Keeping A Republic
“A Republic . . . if you can keep it” was the well-known quip by Benjamin Franklin, soon after the constitutional convention of 1787, in response to a woman asking whether such marked the beginning of a Republic or a Monarchy.
Far less known was this exchange between Franklin and Edward Gibbon, the then-recent author of Decline and Fall Of The Roman Empire, during their chance encounter at a Paris tavern roughly a decade before that convention and soon after the 1776 signing of the Declaration of Independence. Franklin had sent a note to Gibbon inviting him over for a drink. Gibbon reportedly sent back a note declining the invitation saying he could never break bread with a man in open insurrection against the king, to which Franklin cheekily replied that it was too bad as Gibbon might have picked up some good pointers for his next work i.e. Decline and Fall Of The British Empire.

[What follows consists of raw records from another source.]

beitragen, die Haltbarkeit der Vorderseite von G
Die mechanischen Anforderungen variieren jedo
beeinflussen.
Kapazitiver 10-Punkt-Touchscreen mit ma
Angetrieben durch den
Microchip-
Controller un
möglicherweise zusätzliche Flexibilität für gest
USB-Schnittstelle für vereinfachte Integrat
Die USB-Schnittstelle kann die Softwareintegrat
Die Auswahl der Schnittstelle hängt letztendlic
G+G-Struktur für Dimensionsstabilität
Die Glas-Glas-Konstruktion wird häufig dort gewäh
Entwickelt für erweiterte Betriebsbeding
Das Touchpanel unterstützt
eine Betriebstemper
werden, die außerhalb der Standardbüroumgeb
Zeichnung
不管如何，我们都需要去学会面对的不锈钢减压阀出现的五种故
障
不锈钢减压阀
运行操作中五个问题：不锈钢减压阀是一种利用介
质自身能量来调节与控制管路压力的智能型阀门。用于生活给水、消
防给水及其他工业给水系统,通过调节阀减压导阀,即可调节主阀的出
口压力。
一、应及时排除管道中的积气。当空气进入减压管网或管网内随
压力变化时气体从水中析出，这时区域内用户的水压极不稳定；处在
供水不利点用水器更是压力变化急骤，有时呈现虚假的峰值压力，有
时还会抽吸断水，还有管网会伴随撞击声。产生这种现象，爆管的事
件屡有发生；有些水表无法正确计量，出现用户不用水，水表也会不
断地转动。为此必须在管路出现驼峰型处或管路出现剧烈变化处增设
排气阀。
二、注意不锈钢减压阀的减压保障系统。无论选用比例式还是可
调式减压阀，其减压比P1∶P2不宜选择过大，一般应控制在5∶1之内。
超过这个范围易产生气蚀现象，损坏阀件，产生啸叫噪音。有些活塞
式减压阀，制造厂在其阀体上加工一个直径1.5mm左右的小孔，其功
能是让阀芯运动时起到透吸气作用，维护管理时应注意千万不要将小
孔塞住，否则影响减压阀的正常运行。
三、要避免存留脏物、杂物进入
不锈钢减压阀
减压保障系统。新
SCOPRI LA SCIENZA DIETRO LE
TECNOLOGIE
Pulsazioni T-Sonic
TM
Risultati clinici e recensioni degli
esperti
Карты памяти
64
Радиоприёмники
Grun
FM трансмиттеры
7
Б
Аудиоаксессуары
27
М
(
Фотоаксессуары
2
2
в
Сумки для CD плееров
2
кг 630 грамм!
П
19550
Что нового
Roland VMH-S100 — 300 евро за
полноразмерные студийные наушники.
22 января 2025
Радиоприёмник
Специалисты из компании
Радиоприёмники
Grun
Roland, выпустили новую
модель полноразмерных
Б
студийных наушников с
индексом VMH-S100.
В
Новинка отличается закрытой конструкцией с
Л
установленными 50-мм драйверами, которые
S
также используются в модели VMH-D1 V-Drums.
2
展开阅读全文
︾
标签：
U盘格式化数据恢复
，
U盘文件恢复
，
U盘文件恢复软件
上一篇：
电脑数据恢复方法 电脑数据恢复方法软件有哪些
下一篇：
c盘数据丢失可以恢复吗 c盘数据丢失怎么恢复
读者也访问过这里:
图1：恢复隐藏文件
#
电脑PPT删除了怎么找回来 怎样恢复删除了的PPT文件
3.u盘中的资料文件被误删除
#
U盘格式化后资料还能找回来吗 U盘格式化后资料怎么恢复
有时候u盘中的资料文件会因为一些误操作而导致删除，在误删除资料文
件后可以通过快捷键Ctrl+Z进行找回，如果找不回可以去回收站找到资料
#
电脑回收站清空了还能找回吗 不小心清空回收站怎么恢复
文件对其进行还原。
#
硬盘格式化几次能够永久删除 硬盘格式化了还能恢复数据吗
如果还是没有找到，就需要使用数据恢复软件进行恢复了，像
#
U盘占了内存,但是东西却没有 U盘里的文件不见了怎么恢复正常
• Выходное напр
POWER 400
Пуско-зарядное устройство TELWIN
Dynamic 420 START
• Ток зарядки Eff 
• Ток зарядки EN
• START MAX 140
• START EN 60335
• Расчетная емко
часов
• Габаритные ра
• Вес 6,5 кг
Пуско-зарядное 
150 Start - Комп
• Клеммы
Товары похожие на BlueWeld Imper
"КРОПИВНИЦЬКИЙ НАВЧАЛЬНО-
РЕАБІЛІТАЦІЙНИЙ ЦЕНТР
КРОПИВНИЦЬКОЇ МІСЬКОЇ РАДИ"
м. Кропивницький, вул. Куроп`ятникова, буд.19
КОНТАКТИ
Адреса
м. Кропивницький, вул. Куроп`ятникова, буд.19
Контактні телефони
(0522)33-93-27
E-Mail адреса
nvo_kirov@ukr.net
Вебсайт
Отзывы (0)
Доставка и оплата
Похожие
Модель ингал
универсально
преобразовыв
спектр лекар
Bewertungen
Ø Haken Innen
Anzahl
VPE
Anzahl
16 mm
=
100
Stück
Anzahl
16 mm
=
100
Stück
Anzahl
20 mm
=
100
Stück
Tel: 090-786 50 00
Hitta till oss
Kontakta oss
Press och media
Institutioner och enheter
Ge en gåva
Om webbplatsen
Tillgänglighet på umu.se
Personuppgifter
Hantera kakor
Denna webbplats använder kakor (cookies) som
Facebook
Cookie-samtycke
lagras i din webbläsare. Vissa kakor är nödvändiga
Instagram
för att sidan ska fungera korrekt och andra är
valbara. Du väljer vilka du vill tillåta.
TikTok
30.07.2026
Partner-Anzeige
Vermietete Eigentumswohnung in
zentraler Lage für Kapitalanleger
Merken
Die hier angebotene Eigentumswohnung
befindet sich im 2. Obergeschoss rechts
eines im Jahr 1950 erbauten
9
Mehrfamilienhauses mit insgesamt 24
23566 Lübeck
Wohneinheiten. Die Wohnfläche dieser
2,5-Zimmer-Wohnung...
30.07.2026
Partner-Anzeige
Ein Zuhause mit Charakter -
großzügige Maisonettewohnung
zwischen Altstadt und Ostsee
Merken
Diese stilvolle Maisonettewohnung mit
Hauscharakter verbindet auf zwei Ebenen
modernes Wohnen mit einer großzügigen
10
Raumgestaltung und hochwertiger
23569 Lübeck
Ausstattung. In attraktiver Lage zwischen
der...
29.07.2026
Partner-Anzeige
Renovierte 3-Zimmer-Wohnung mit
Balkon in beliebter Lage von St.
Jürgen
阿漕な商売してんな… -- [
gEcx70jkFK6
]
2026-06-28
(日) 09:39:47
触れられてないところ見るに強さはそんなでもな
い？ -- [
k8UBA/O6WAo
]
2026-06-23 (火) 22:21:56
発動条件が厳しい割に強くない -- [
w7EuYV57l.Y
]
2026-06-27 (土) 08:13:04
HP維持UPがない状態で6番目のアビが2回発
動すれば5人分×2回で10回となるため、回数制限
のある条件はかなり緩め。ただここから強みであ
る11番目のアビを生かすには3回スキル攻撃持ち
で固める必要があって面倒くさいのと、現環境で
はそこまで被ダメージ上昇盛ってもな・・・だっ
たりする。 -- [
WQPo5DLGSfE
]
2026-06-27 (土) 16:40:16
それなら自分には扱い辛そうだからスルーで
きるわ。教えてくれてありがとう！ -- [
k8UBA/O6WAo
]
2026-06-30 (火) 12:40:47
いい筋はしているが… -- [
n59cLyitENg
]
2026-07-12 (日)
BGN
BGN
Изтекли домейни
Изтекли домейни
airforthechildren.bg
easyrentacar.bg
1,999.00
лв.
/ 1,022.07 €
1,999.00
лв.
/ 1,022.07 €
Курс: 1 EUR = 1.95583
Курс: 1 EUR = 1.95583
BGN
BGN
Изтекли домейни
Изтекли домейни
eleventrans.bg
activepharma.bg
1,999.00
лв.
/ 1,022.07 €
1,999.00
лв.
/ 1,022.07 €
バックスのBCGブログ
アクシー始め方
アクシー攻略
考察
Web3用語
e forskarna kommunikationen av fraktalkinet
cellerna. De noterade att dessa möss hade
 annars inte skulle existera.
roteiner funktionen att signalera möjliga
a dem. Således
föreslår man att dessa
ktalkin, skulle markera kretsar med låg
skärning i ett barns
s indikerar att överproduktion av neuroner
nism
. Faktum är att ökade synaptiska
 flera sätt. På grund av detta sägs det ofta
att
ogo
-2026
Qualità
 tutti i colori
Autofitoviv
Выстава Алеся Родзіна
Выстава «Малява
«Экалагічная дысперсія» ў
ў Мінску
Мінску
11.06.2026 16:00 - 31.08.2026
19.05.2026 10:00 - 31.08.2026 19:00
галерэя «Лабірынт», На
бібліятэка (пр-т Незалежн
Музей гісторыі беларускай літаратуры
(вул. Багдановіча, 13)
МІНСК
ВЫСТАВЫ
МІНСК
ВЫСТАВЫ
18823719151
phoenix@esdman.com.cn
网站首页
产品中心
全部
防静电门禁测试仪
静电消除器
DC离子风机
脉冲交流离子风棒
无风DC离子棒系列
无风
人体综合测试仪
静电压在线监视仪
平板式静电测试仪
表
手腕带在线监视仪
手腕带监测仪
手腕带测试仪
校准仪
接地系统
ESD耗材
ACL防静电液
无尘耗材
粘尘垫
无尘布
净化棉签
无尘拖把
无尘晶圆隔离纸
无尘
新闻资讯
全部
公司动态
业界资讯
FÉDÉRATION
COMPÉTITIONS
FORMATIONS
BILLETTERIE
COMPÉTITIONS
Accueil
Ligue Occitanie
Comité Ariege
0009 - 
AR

So many declines, so little time. Next up might be the application right here of history’s inevitable workings marked by what Gibbon referred to as “little more than the register of the crimes, follies, and misfortunes of mankind.” He might have added hubris. For those without the time to read the entire six-volume Gibbon treatise you may default here to this compact five-page overview to frame our discussion, tempting the more cynical among us to regard as the first draft of the Decline and Fall Of The American Empire (click: The Chronicler of Decline).
Did somebody say Empire? Thought we were a Republic. Well, so did Rome until it was weakened by civil war and power struggles as Caesar crossed the Rubicon and allowed his adopted son Augustus to consolidate power that marked the end of that republic after five hundred years. Lost in the process: those republic values that stressed civic duty, frugality, and public service that ultimately gave way to imperial wealth from vast territories which fueled luxury, grand architecture, and emperor cults.
Hhmm. What’s that you say, a big, beautiful 250-foot-tall “Arc de Trump” with gold accents, eagles, and possibly a Lady Liberty sculpture to commemorate the 250th anniversary of the declaration of our “Republic”? You can’t make this stuff up.
The club’s sister discussion group addressed the various papers (Federalists and Anti-Federalists) in which the founders entertained “lively fears” of what happens when classical ideals bump up against reality through which a republic becomes an empire. The papers make reference to those who had “begun their careers by paying an obsequious court to the people; commencing demagogues, and ending tyrants.”
Or, again invoking Gibbon, when the legislative power is nominated by the executive. Or when the wisdom and authority of the legislator is hostage to the “dexterity of private interest.” The bottom line to the Gibbon history is the way a disease of the soul can metastasize throughout the body politic, incapacitating a people from within. Sound familiar?